**The task**
Reproduce word for word the lines of the records below, starting at the line that contains "genus: Meconema" and stopping after the line that contains "scientific name: Limenitis Moduza procris".

**Data provided**
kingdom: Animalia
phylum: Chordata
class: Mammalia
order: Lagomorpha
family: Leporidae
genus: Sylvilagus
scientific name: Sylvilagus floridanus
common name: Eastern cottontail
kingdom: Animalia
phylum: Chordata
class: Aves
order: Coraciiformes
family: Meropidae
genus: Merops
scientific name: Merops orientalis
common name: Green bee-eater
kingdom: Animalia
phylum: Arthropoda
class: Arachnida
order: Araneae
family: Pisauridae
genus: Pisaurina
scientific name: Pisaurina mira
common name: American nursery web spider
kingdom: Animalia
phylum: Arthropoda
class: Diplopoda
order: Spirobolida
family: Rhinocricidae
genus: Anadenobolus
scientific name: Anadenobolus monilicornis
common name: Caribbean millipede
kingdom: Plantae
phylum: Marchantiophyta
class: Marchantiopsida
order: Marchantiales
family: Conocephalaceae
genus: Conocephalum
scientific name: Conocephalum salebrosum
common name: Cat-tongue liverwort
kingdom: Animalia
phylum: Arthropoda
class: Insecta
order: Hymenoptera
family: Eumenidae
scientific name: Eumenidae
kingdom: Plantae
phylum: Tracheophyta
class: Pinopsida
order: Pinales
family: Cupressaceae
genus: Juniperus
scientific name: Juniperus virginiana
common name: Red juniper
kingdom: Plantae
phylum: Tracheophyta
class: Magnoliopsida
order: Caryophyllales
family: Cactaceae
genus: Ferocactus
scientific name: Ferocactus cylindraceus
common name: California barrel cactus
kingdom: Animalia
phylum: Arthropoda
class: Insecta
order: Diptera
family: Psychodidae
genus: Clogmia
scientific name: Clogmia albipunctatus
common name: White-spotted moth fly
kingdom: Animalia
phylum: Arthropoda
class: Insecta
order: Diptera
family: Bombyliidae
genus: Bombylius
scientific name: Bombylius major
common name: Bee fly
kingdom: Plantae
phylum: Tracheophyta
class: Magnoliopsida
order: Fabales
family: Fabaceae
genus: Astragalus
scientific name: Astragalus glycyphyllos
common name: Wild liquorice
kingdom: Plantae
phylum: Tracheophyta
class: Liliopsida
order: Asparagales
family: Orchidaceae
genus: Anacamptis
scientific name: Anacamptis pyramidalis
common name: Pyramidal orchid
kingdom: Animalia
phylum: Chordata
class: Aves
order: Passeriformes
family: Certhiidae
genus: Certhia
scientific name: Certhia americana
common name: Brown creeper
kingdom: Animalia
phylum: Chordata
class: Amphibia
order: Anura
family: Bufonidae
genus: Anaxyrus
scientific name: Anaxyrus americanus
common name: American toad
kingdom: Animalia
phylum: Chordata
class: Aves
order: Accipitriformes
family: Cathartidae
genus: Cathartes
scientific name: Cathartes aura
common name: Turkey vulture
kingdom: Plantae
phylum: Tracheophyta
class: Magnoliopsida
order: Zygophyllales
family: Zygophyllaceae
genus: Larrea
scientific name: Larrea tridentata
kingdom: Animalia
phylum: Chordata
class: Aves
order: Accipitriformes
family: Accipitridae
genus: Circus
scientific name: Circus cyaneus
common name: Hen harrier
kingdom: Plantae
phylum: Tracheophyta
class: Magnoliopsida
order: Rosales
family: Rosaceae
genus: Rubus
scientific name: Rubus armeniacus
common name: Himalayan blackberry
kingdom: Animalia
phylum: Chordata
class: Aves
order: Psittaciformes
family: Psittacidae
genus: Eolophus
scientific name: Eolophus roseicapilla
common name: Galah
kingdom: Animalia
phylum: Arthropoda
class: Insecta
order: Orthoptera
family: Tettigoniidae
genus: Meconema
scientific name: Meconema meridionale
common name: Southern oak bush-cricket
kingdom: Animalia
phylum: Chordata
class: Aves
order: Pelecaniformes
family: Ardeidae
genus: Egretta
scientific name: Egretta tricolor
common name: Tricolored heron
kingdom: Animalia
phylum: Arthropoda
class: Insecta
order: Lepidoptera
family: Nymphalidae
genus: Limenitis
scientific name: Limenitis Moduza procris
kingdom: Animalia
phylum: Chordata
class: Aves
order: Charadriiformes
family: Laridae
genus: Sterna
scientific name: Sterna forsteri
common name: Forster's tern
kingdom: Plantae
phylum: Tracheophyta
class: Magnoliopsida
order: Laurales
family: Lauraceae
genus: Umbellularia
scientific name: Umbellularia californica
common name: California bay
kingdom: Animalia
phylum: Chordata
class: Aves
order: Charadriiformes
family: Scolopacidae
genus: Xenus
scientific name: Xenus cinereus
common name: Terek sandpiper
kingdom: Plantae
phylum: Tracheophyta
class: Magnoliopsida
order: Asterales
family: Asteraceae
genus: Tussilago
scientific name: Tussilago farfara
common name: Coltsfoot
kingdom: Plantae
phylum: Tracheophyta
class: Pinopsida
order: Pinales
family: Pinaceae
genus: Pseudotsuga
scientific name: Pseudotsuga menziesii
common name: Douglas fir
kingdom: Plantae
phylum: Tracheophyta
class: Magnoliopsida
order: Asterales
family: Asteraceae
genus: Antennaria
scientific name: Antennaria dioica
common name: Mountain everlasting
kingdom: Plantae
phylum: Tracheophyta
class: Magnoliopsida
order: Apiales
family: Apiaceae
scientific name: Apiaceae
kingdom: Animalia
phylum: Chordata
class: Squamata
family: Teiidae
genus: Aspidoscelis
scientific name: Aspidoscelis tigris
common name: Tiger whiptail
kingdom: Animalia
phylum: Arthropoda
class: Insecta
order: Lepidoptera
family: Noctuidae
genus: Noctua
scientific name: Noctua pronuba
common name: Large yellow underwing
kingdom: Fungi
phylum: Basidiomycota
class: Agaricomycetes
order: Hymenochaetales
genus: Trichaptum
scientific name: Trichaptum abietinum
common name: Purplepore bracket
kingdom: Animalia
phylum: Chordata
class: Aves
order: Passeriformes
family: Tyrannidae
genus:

**Complete response**
genus: Meconema
scientific name: Meconema meridionale
common name: Southern oak bush-cricket
kingdom: Animalia
phylum: Chordata
class: Aves
order: Pelecaniformes
family: Ardeidae
genus: Egretta
scientific name: Egretta tricolor
common name: Tricolored heron
kingdom: Animalia
phylum: Arthropoda
class: Insecta
order: Lepidoptera
family: Nymphalidae
genus: Limenitis
scientific name: Limenitis Moduza procris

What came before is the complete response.